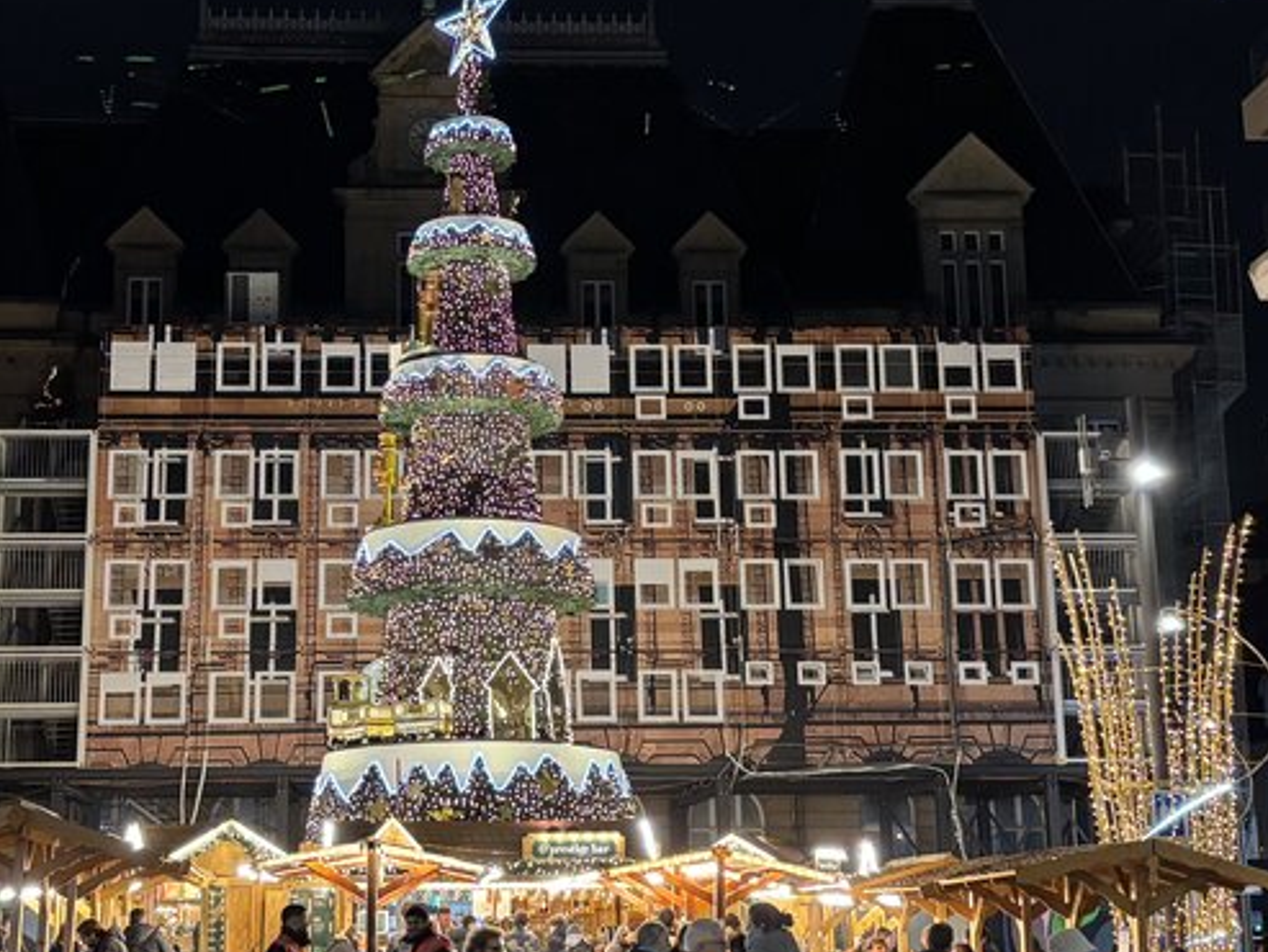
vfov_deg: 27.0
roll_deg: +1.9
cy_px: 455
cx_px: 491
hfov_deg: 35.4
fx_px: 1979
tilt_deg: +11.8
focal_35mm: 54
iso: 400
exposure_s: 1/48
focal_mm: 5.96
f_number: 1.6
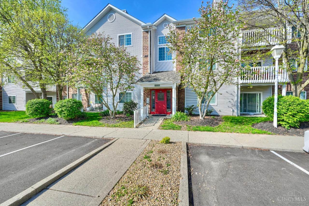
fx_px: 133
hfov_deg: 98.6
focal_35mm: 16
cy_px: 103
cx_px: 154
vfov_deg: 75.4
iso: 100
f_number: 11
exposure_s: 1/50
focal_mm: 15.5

==

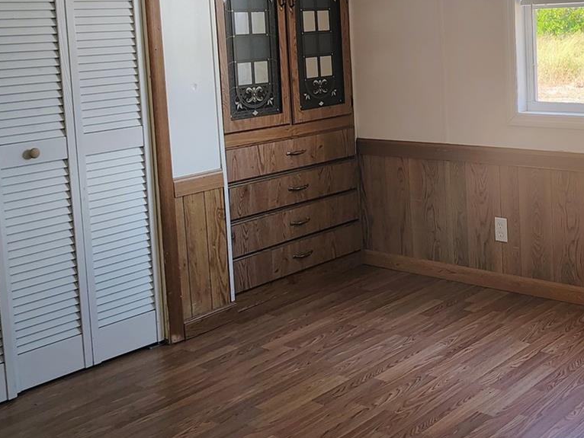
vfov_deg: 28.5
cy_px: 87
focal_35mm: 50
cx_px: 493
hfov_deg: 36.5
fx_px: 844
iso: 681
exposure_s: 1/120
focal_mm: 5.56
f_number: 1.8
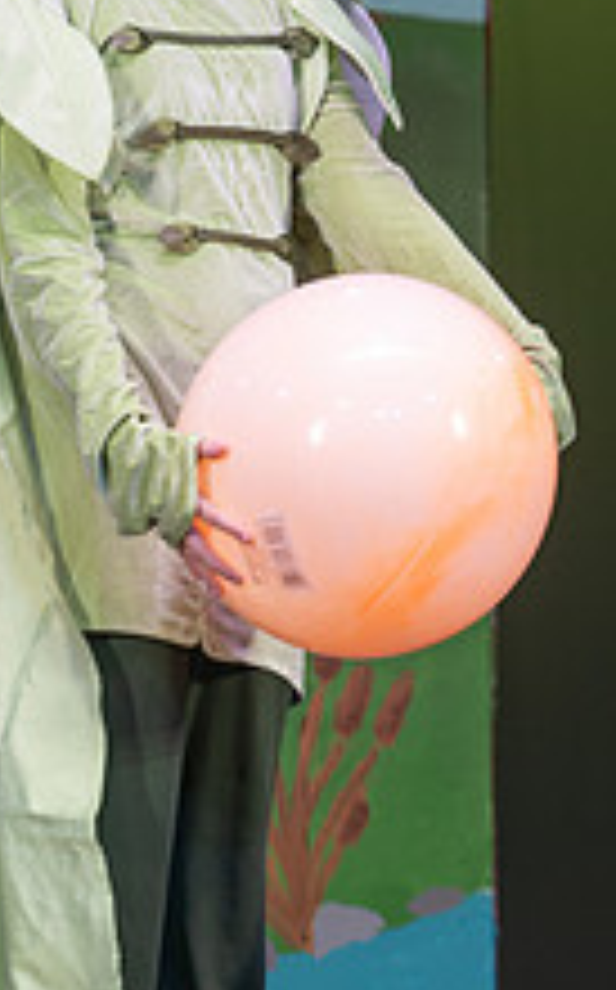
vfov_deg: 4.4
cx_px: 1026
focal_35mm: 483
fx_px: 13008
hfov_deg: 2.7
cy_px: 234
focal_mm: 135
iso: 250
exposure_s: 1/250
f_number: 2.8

INSTRUCTIONS FOR THE TASK:
Nothing but the lines from the one with "focal_mm: 5.96" up to and including the one with "focal_mm: 15.5" should be printed, exactly as they read above. Please keep the pictures out.

RESULT FOR THIS TASK:
focal_mm: 5.96
f_number: 1.6
fx_px: 133
hfov_deg: 98.6
focal_35mm: 16
cy_px: 103
cx_px: 154
vfov_deg: 75.4
iso: 100
f_number: 11
exposure_s: 1/50
focal_mm: 15.5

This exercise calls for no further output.